Raw sequences will be trimmed, aligned, and subjected to phenetic and
phylogeographic analysis (using, for example, PAUP and Phylip), as well as
diversity and divergence estimation using DNAsp (http://www.ub.es/dnasp/). This
will shed light on levels of nucleotide variation throughout the genome and as
well as the portion and proportion that has been captured in modern cultivars.
Diversity for this quasi-randomly selected set of genes will be normalized
against genomic context and GC content (among other confounding factors) by
calculating the fractional diversity in cultivars relative to total diversity.
Based on our previous analysis of variation for 48 genes among species, we
anticipate an approximately normal distribution of diversity estimates for
these mostly neutral or near-neutral genes. This analysis will serve as the
context for evaluating the same estimates obtained for stage 2 sequencing,
i.e., for the set of genes putatively subjected to human selection, either
directly or through their linkage to selected genes. A comparison of these two
curves (Figure) will provide important information about the nature of the
cotton genome under selection. We emphasize that our aim is not to prove
selection, and in fact population genetic screens may fail for several reasons,
but the data will provide an important framework in this regard. We argue that
multiple sources of evidence will bear on the question of domestication, i.e.,
introgressed segments, expression analyses, homoeolog-specificity, and
population genetic bottlenecks. This confluence or melding of approaches will
likely be especially powerful.
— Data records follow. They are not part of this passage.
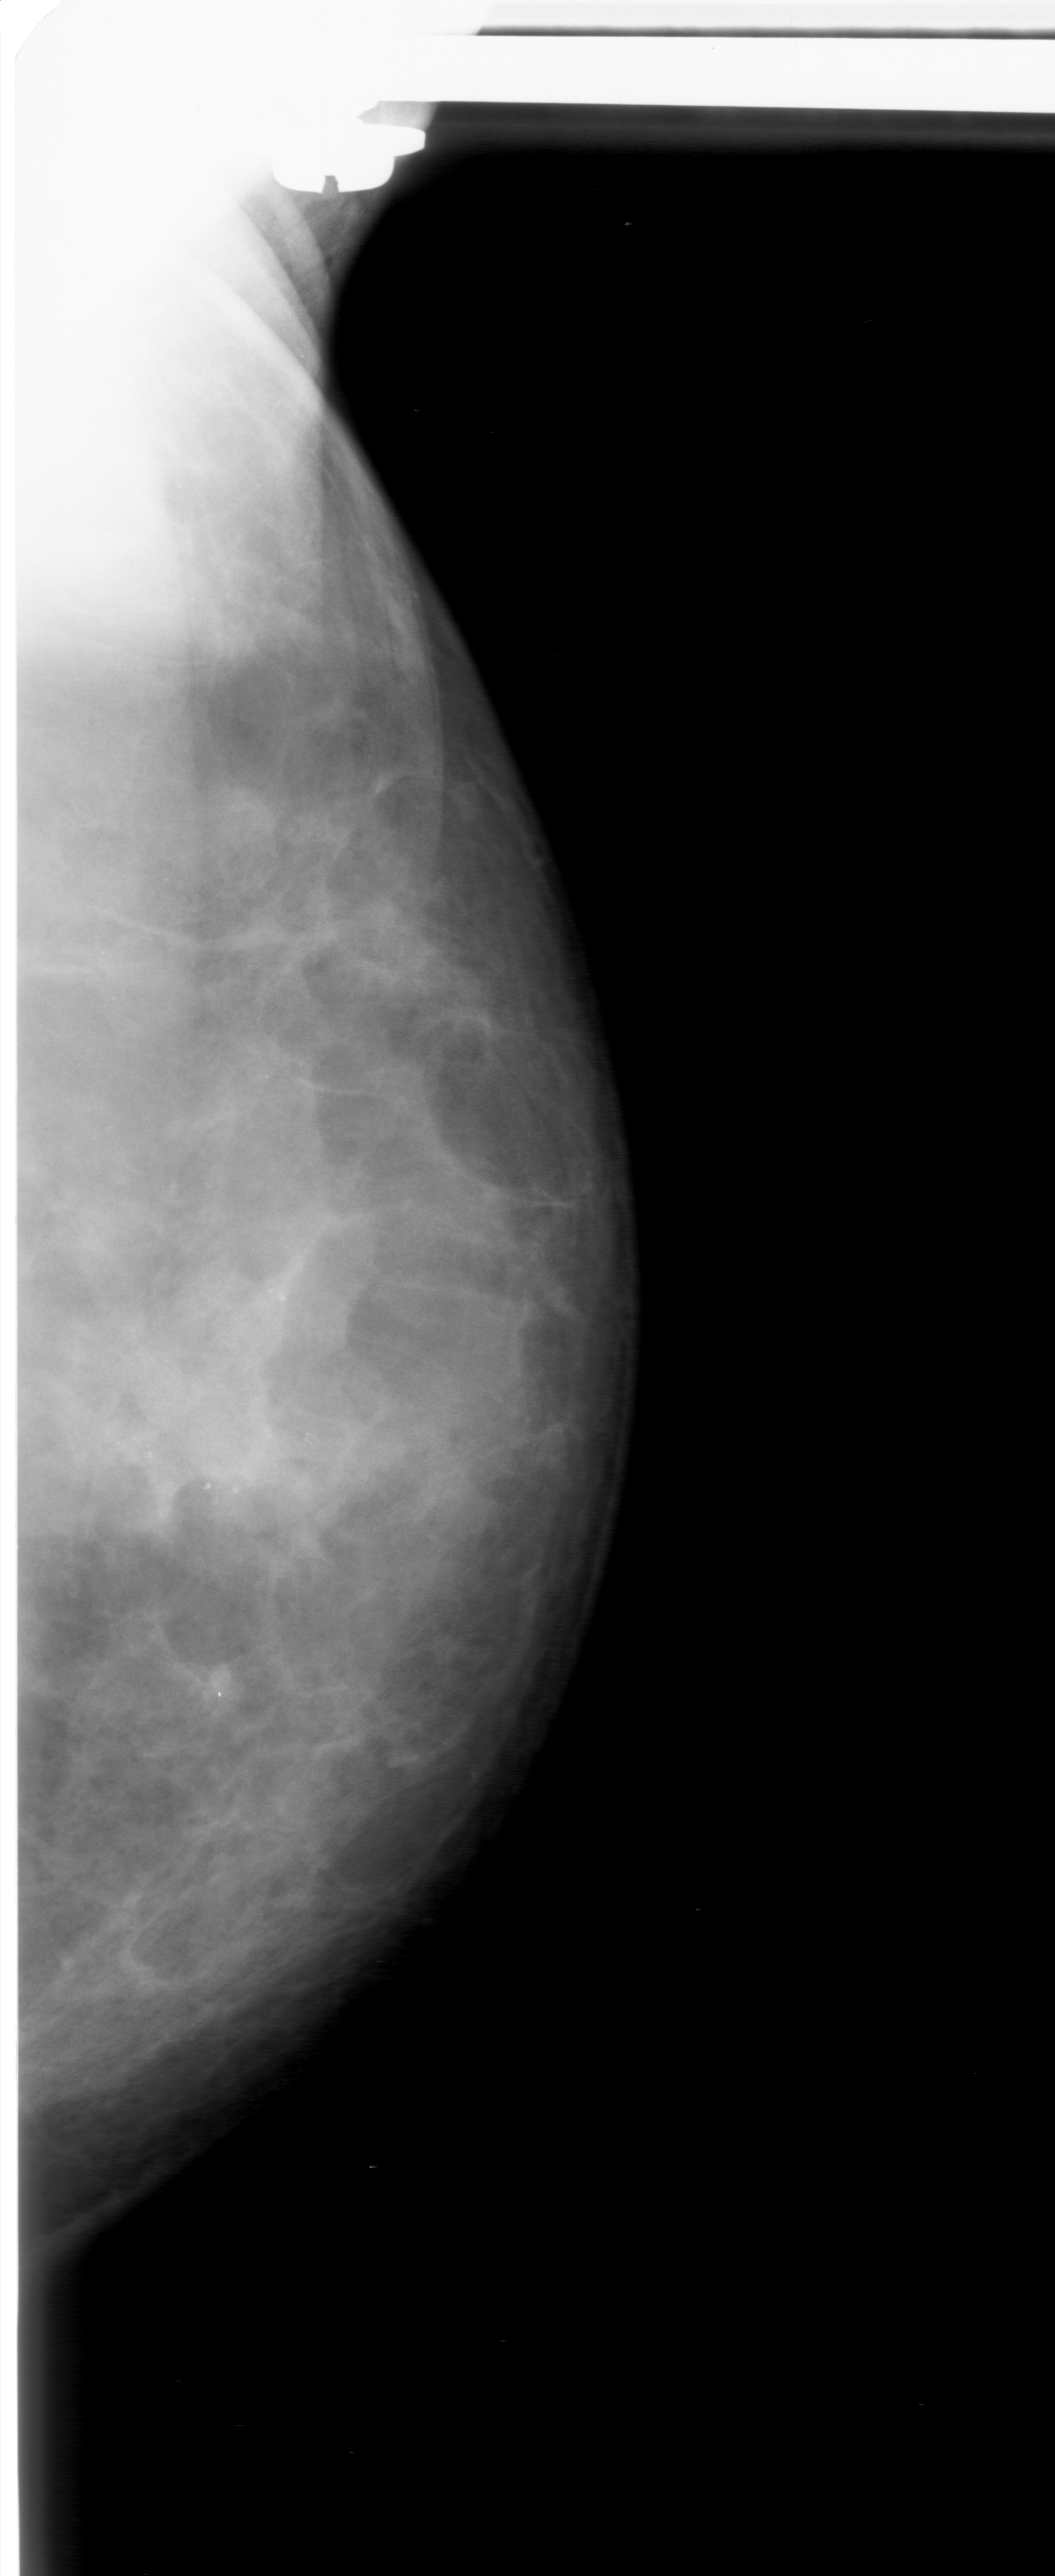
Scanned film-screen mammogram; left breast; CC view; BI-RADS breast density category 3 (scale 1–4).
Radiologist-marked abnormalities on this image: calcifications, morphology round and regular / pleomorphic, distribution clustered; BI-RADS assessment category 0 (incomplete: needs additional imaging); subtlety rating 3 on a 1 (subtle) to 5 (obvious) scale; pathology result (as recorded, not read from the image): benign.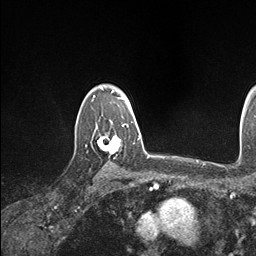
Breast MRI (dynamic contrast-enhanced), one axial slice; slice 126 of 146 in the series (ordered by position); cropped to one breast; dynamic contrast-enhanced series, time point 2 of 7 at this slice position (early post-contrast); 1.5 T; TE 1.5 ms, TR 4.1 ms; 1.1 mm slice thickness; 256 × 256 image matrix, field of view 213 × 213 mm. Female patient.
Structures marked on this image (semi-automatically segmented with operator editing):
- enhancing-tissue mask used for the functional tumour volume (all voxels passing the contrast-enhancement thresholds inside the analysis volume; usually the tumour): bounding box [x1, y1, x2, y2] px = [98, 124, 128, 165]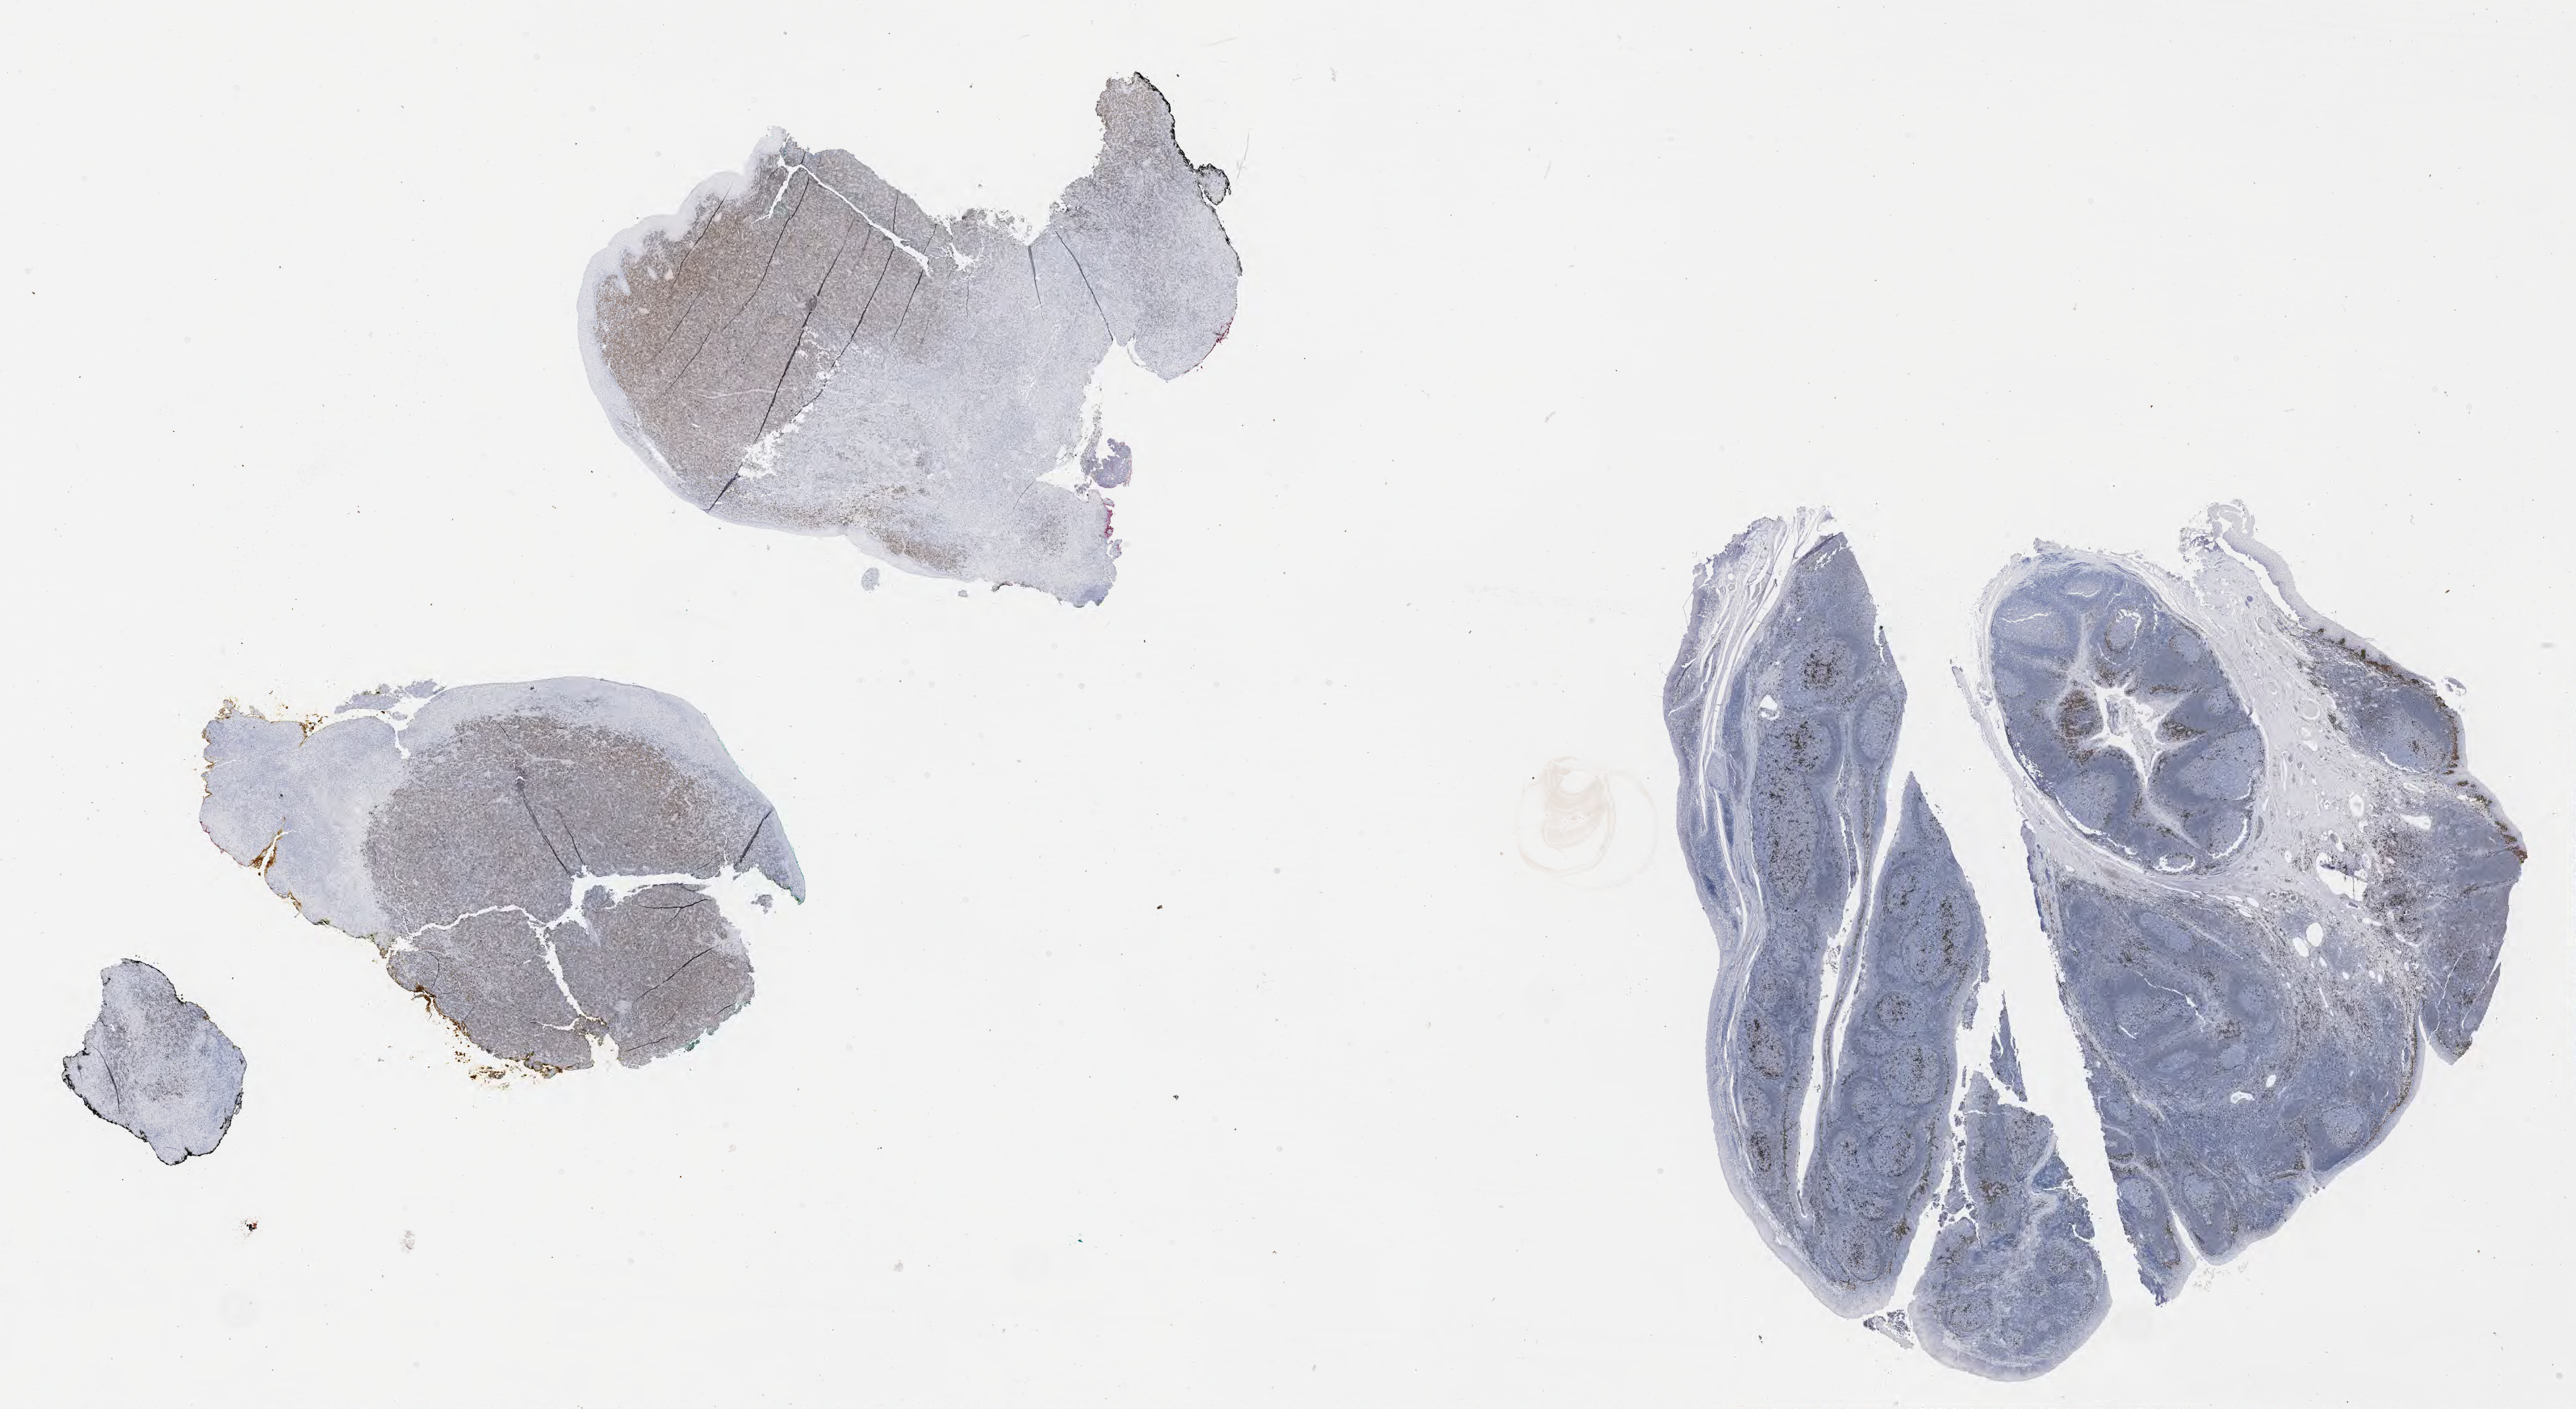
Whole-slide image, immunohistochemical stain for IRF4/MUM1, a low-resolution overview of the entire scanned area, about 31.7 x 17.3 mm; specimen: tumor tissue. Male patient, 49 years old.
Histologic diagnosis: Diffuse large B-cell lymphoma, NOS.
Moreover, the data will provide estimates of
linkage disequilibrium (LD) in Gossypium, employing TASSEL at various
scales (e.g., within the species, within modern cultivars), with an eye toward
future appropriate design of association mapping experiments.
Nucleotide diversity among 50 genes is expected to be quasi-normal, ranging from
low (left) to high (right). Randomly sampled genes (black) will contain more
diversity than those subject to selection (red). The most likely candidates for
genes experiencing selection/hitchhiking are in the blue region.
Finally, the data will be partitioned by homoeolog to test the previous
mysterious observation that the D genome of allopolyploid cotton accumulates
diversity at a higher rate than does the A-genome. This observation is
especially intriguing in that these two co-resident genomes, which vary
two-fold in genome size but which essentially are collinear, are housed in a
common nucleus and hence subjected to the same ecological, mating system and
population-level processes, features that otherwise are often invoked to
account for variation in diversity among genes and organisms.